Review: Tintin and the Land of the Soviets, Tintin and Alph-Art by Herge
March 3, 2008 § Leave a Comment
The Belgian reporter Tintin — the creation of Herge — has charmed children and adults worldwide for decades, from the first adventure in 1929, to his final complete one in 1976. For French cartoonist’s 100th birthday, three volumes of adventures that had never been released in the United States beyond some limited edition, small press hardcovers were announced for release. In the end, the controversial “Tintin in the Congo” has not made it to release amidst charges of racism and a rather ill-advised embrace of the sort of colonialism that has been happily relegated to history. The two titles that have been presented are exciting for their historical significance, for their revelations of the artistic process, and for their simple enjoyment.
Plain and simple, Tintin is the way that so many of us learned to read graphic novels and accept them as part of the realm of literature — they were not open-ended, seat of your pants superhero monthlies, but self-contained, fully-realized adventure books that could be found in any library alongside the classics and contemporaries of the prose world. In fact, Tintin books were the exception — there just weren’t any acceptable graphic novels for anyone in America and their release here pioneered a form that has been embraced wholeheartedly by such ventures as LIttle Lit, and at least partially by the phenomenons of “Diary of a Wimpy Kid” and “Hugo Cabret.” These books might not be as successful without Herge and Tintin to pave the way.
What these new release have done is create book-ends to the adventure series, revealing where Tintin came from and showing where he ended up. Much like his readers, Tintin’s adventures begin from a more facile world view — politics and societies slowly unfold through the decades of intrigue and by the time Herge conceived of “Alph Art,” the audience is able to look at something like “Land of the Soviets” as one would a naive kid — charming, filled with bravado, but with so much to learn about the world.
Almost everything is primitive about “Tintin in the Land of the Soviets,” from the lack of nuance in its politics to the spare and clunky, black and white art. Herge redrew all the earlier adventures except this one, and it works as a document to the way his hand moved on the page prior to his trademarked style, which has cast a net on so much comics work in the world. Hardly as tight as any of the later adventures, the book has Tintin going on a loose journey of discovery to Soviet Russia, essentially amounting to an extended chase scene that allows Herge to create satire around the Soviet system and its claims of being a successful and superior way of governance. On one hand, this means the story plays into propaganda of a certain stripe — on the other, years after the bohemian glamor of American communist groups and the instant sympathy created by the witch hunts in the 1950s, it’s easy to see that Herge was not far-off in his lampoons of the country. And old style anti-Soviet satire makes for some nostalgically pleasing cartoons — it seems so far away from the terrorist-fearing, security state we currently live in.

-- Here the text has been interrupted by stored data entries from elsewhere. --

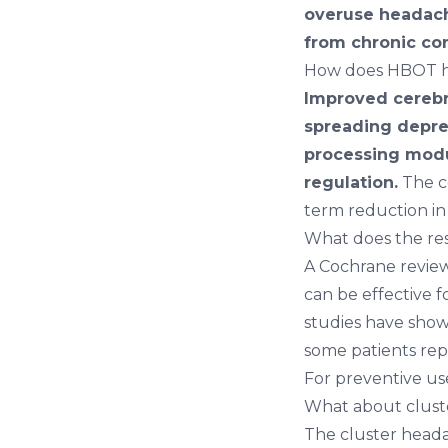
overuse headac
from chronic co
How does HBOT h
Improved cerebra
spreading depre
processing modu
regulation.
The c
term reduction in
What does the re
A Cochrane revie
can be effective 
studies have show
some patients rep
For preventive use
What about clust
The cluster heada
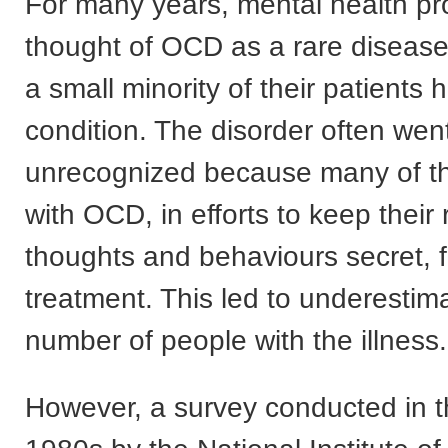
For many years, mental health pr
thought of OCD as a rare diseas
a small minority of their patients 
condition. The disorder often wen
unrecognized because many of tho
with OCD, in efforts to keep their 
thoughts and behaviours secret, f
treatment. This led to underestim
number of people with the illness.
However, a survey conducted in t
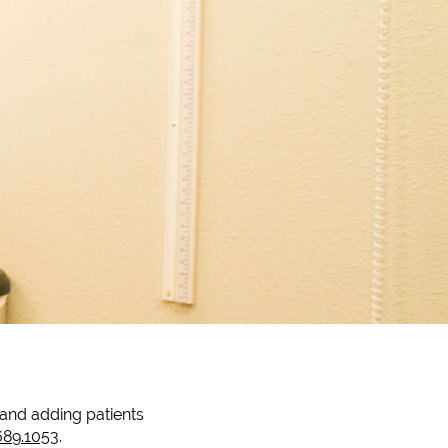
t and adding patients
689.1053
.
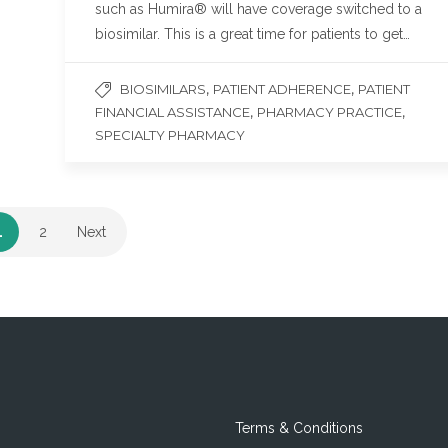
such as Humira® will have coverage switched to a
biosimilar. This is a great time for patients to get…
,
,
BIOSIMILARS
PATIENT ADHERENCE
PATIENT
,
,
FINANCIAL ASSISTANCE
PHARMACY PRACTICE
SPECIALTY PHARMACY
1
2
Next
Terms & Conditions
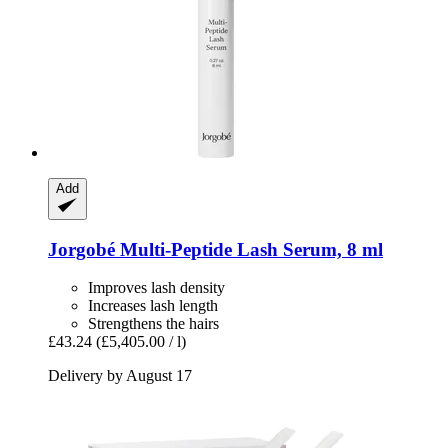
Add
Jorgobé
Multi-​Peptide Lash Serum, 8 ml
Improves lash density
Increases lash length
Strengthens the hairs
£43.24
(£5,405.00 / l)
Delivery by August 17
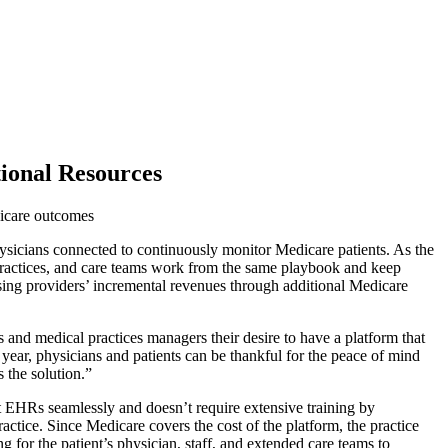
tional Resources
dicare outcomes
cians connected to continuously monitor Medicare patients. As the
, practices, and care teams work from the same playbook and keep
easing providers’ incremental revenues through additional Medicare
 and medical practices managers their desire to have a platform that
ear, physicians and patients can be thankful for the peace of mind
 the solution.”
st EHRs seamlessly and doesn’t require extensive training by
actice. Since Medicare covers the cost of the platform, the practice
 for the patient’s physician, staff, and extended care teams to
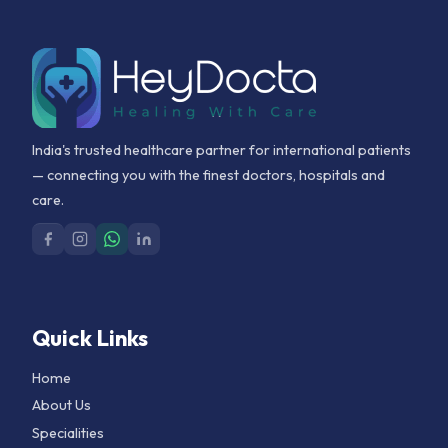
India's trusted healthcare partner for international patients
— connecting you with the finest doctors, hospitals and
care.
Quick Links
Home
About Us
Specialities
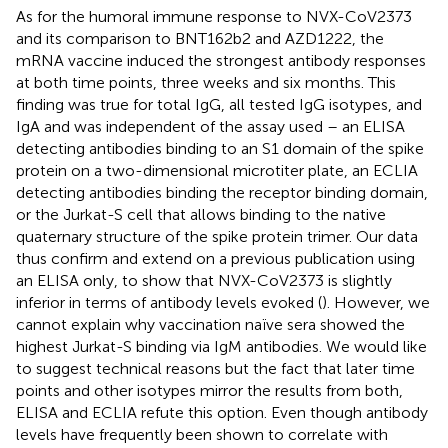
As for the humoral immune response to NVX-CoV2373
and its comparison to BNT162b2 and AZD1222, the
mRNA vaccine induced the strongest antibody responses
at both time points, three weeks and six months. This
finding was true for total IgG, all tested IgG isotypes, and
IgA and was independent of the assay used – an ELISA
detecting antibodies binding to an S1 domain of the spike
protein on a two-dimensional microtiter plate, an ECLIA
detecting antibodies binding the receptor binding domain,
or the Jurkat-S cell that allows binding to the native
quaternary structure of the spike protein trimer. Our data
thus confirm and extend on a previous publication using
an ELISA only, to show that NVX-CoV2373 is slightly
inferior in terms of antibody levels evoked (
). However, we
cannot explain why vaccination naïve sera showed the
highest Jurkat-S binding via IgM antibodies. We would like
to suggest technical reasons but the fact that later time
points and other isotypes mirror the results from both,
ELISA and ECLIA refute this option. Even though antibody
levels have frequently been shown to correlate with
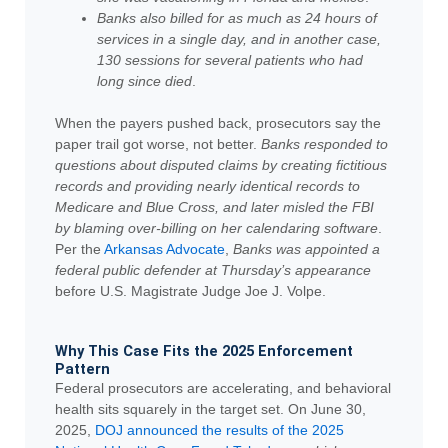
Banks also billed for as much as 24 hours of
services in a single day, and in another case,
130 sessions for several patients who had
long since died
.
When the payers pushed back, prosecutors say the
paper trail got worse, not better.
Banks responded to
questions about disputed claims by creating fictitious
records and providing nearly identical records to
Medicare and Blue Cross, and later misled the FBI
by blaming over-billing on her calendaring software
.
Per the
Arkansas Advocate
,
Banks was appointed a
federal public defender at Thursday’s appearance
before U.S. Magistrate Judge Joe J. Volpe.
Why This Case Fits the 2025 Enforcement
Pattern
Federal prosecutors are accelerating, and behavioral
health sits squarely in the target set. On June 30,
2025,
DOJ announced the results of the 2025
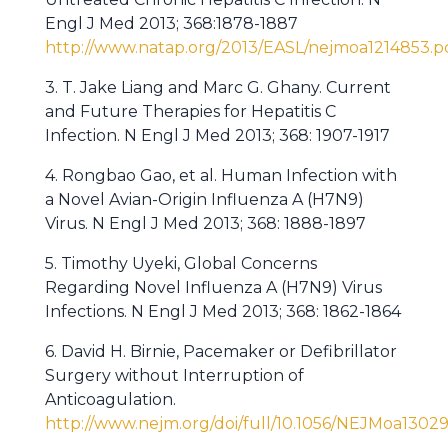
Engl J Med 2013; 368:1878-1887
http://www.natap.org/2013/EASL/nejmoa1214853.p
3. T. Jake Liang and Marc G. Ghany. Current
and Future Therapies for Hepatitis C
Infection. N Engl J Med 2013; 368: 1907-1917
4. Rongbao Gao, et al. Human Infection with
a Novel Avian-Origin Influenza A (H7N9)
Virus. N Engl J Med 2013; 368: 1888-1897
5. Timothy Uyeki, Global Concerns
Regarding Novel Influenza A (H7N9) Virus
Infections. N Engl J Med 2013; 368: 1862-1864
6. David H. Birnie, Pacemaker or Defibrillator
Surgery without Interruption of
Anticoagulation.
http://www.nejm.org/doi/full/10.1056/NEJMoa1302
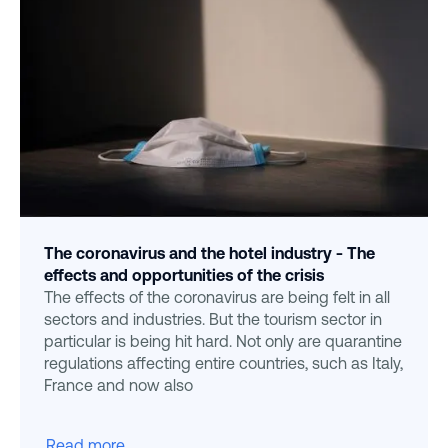
The coronavirus and the hotel industry - The
effects and opportunities of the crisis
The effects of the coronavirus are being felt in all
sectors and industries. But the tourism sector in
particular is being hit hard. Not only are quarantine
regulations affecting entire countries, such as Italy,
France and now also
Read more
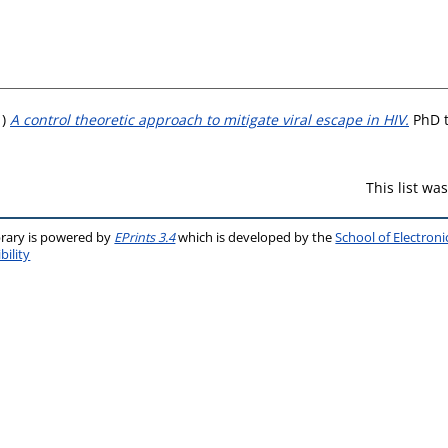
1)
A control theoretic approach to mitigate viral escape in HIV.
PhD t
This list w
brary is powered by
EPrints 3.4
which is developed by the
School of Electron
bility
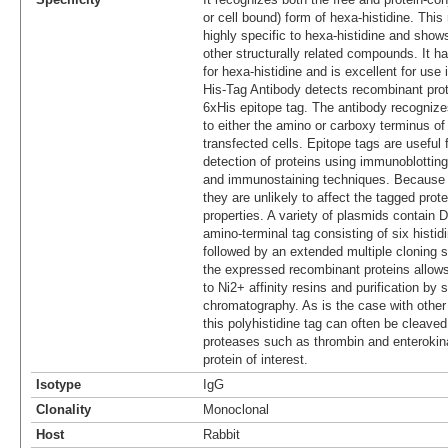
or cell bound) form of hexa-histidine. Thi
highly specific to hexa-histidine and show
other structurally related compounds. It ha
for hexa-histidine and is excellent for use
His-Tag Antibody detects recombinant prot
6xHis epitope tag. The antibody recognize
to either the amino or carboxy terminus of 
transfected cells. Epitope tags are useful 
detection of proteins using immunoblotting
and immunostaining techniques. Because o
they are unlikely to affect the tagged prot
properties. A variety of plasmids contain
amino-terminal tag consisting of six histid
followed by an extended multiple cloning s
the expressed recombinant proteins allows 
to Ni2+ affinity resins and purification by 
chromatography. As is the case with other
this polyhistidine tag can often be cleaved
proteases such as thrombin and enterokina
protein of interest.
Isotype
IgG
Clonality
Monoclonal
Host
Rabbit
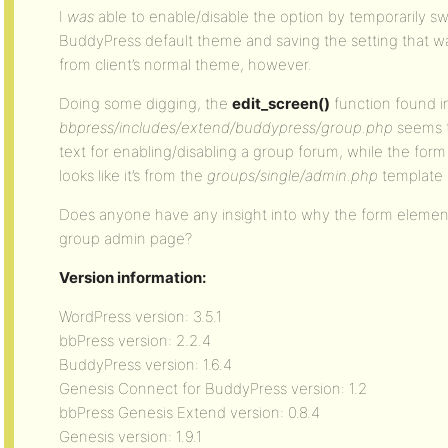
I
was
able to enable/disable the option by temporarily s
BuddyPress default theme and saving the setting that wa
from client’s normal theme, however.
Doing some digging, the
edit_screen()
function found i
bbpress/includes/extend/buddypress/group.php
seems t
text for enabling/disabling a group forum, while the for
looks like it’s from the
groups/single/admin.php
template f
Does anyone have any insight into why the form element
group admin page?
Version information:
WordPress version: 3.5.1
bbPress version: 2.2.4
BuddyPress version: 1.6.4
Genesis Connect for BuddyPress version: 1.2
bbPress Genesis Extend version: 0.8.4
Genesis version: 1.9.1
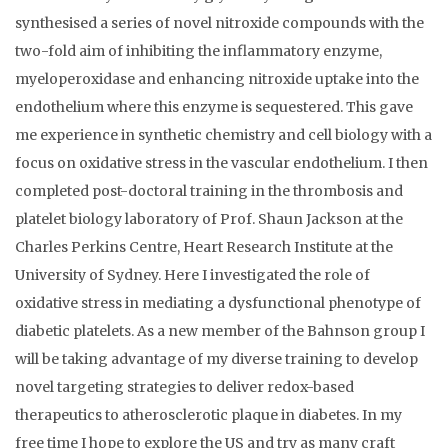
synthesised a series of novel nitroxide compounds with the
two-fold aim of inhibiting the inflammatory enzyme,
myeloperoxidase and enhancing nitroxide uptake into the
endothelium where this enzyme is sequestered. This gave
me experience in synthetic chemistry and cell biology with a
focus on oxidative stress in the vascular endothelium. I then
completed post-doctoral training in the thrombosis and
platelet biology laboratory of Prof. Shaun Jackson at the
Charles Perkins Centre, Heart Research Institute at the
University of Sydney. Here I investigated the role of
oxidative stress in mediating a dysfunctional phenotype of
diabetic platelets. As a new member of the Bahnson group I
will be taking advantage of my diverse training to develop
novel targeting strategies to deliver redox-based
therapeutics to atherosclerotic plaque in diabetes. In my
free time I hope to explore the US and try as many craft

On the other end of the scale, “Tintin and Alph-Art” is an unfinished adventure that Herge began working on in the late 70s, but died in 1983 before it was anywhere near completed. In this new edition, the story is presented as a script, embellished by reproductions of Herge’s unfinished page layouts and various sketches. The script leaves off before the end, but is followed by pages of development sketches and notes that show how Herge arrived at the story he did begin producing.
Strangely, this is a compelling volume and as a script, the story is entirely delightful. The adventure involves the world of contemporary art — ripe for satire despite Herge’s apparent embrace of the form — and a link with the usual litany of international crime, this time revolving around art forgery and new age swindles — there’s one great mystical character who wields electro-magnetic energy on his new age followers. The fact that Herge’s passing left Tintin in a cliffhanger couldn’t be more fortuitous or symbolic — Tintin stories are compilations of cliff hangers, they are one perpetual cliff hanger, and it’s a fitting tribute by the gods of coincidence that its at a cliffhanger that he leaves us. To boot, the circumstances of the cliffhanger itself, in which Tintin might be united with a piece of art and put on display in a museum forever, is such a perfect summation of the character’s fate in literary and cartooning history that, in some ways, “Alph-Art” takes on a Dennis Potter style quality with in mine, the character leaping from the pages and actually being preserved in our world through art.
The downside of these volumes is that they are works that can be only really be recommended to fans — but that really shouldn’t dissuade anyone from thinking it’s too late to become fans. They are around to be enjoyed after you’ve introduced yourself to the other 22 books in the series. There’s bound to be plenty of opportunity — Steven Speilberg and Peter Jackson have announced their joint venture, a trilogy of Tintin films, which is sure to unleash a bombast of interest and product in the boy reporter from Belgium. Do yourself a favor and get a head start before the movies obscure your view of the real Tintin, as presented by Herge.